> [WORK REQUIRED]: Rewrite the stretch from the line containing "Place yourself where" through the end of the entries, putting "bare-chested man" wherever "shirtless man" appears and changing nothing else.

> [RECORDS SUPPLIED]:
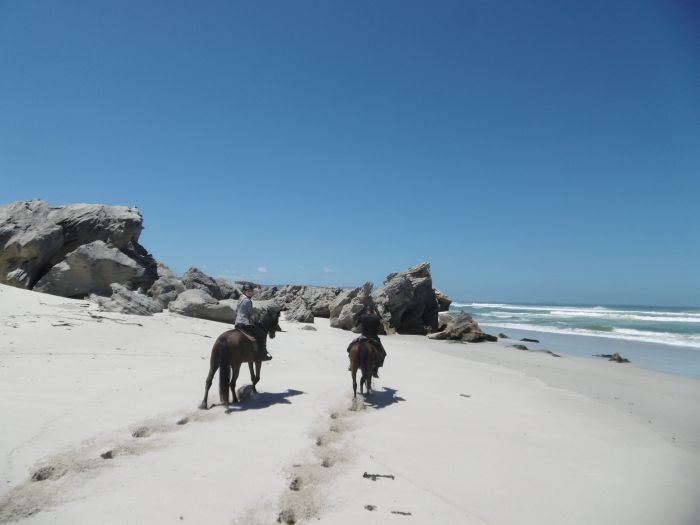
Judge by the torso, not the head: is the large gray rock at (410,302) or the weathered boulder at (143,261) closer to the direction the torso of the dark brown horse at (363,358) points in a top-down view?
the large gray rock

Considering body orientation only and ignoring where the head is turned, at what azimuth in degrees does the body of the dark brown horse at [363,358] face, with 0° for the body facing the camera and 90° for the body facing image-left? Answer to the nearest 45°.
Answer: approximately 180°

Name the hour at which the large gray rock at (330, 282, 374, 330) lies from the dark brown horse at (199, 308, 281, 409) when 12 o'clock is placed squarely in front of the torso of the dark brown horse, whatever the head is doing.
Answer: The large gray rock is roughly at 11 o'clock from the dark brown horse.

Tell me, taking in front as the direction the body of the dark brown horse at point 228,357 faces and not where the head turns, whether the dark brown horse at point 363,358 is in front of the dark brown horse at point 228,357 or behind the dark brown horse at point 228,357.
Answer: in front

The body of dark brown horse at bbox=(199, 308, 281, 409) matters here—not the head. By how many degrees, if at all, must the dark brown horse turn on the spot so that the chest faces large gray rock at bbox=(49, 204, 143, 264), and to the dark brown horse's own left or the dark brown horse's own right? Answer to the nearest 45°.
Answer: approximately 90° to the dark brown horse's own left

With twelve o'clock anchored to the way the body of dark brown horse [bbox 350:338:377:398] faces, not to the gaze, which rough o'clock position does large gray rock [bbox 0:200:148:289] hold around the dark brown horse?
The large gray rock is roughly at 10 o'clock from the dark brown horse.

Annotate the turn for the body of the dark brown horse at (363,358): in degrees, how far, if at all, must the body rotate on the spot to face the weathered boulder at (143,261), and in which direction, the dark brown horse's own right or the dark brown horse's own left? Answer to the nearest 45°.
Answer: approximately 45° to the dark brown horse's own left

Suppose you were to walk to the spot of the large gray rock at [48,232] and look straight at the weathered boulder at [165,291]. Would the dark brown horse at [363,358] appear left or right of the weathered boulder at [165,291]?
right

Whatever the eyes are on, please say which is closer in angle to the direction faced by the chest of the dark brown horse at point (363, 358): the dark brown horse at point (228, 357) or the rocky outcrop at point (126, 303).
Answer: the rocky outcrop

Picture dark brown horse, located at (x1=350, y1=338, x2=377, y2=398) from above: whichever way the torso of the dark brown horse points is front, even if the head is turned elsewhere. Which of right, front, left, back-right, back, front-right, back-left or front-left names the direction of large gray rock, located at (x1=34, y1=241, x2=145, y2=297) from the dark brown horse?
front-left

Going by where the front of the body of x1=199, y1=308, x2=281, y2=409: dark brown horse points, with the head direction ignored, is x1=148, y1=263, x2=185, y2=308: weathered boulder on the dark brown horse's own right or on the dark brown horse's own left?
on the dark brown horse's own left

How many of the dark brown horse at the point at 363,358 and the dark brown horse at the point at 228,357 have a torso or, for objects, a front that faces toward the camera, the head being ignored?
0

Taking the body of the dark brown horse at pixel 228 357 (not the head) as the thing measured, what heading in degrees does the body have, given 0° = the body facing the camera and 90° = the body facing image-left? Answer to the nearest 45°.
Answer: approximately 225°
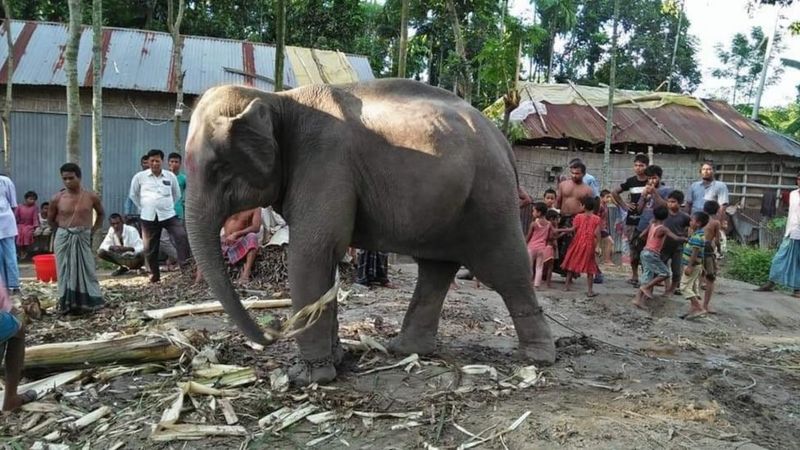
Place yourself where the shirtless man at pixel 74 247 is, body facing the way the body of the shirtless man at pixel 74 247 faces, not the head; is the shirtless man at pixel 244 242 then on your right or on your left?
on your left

> [PROBLEM SOLUTION]:
Place yourself where the bare-chested man at pixel 74 247 is, body facing the way the body of the bare-chested man at pixel 74 247 faces, not the head; is the bare-chested man at pixel 244 242 then on your right or on your left?
on your left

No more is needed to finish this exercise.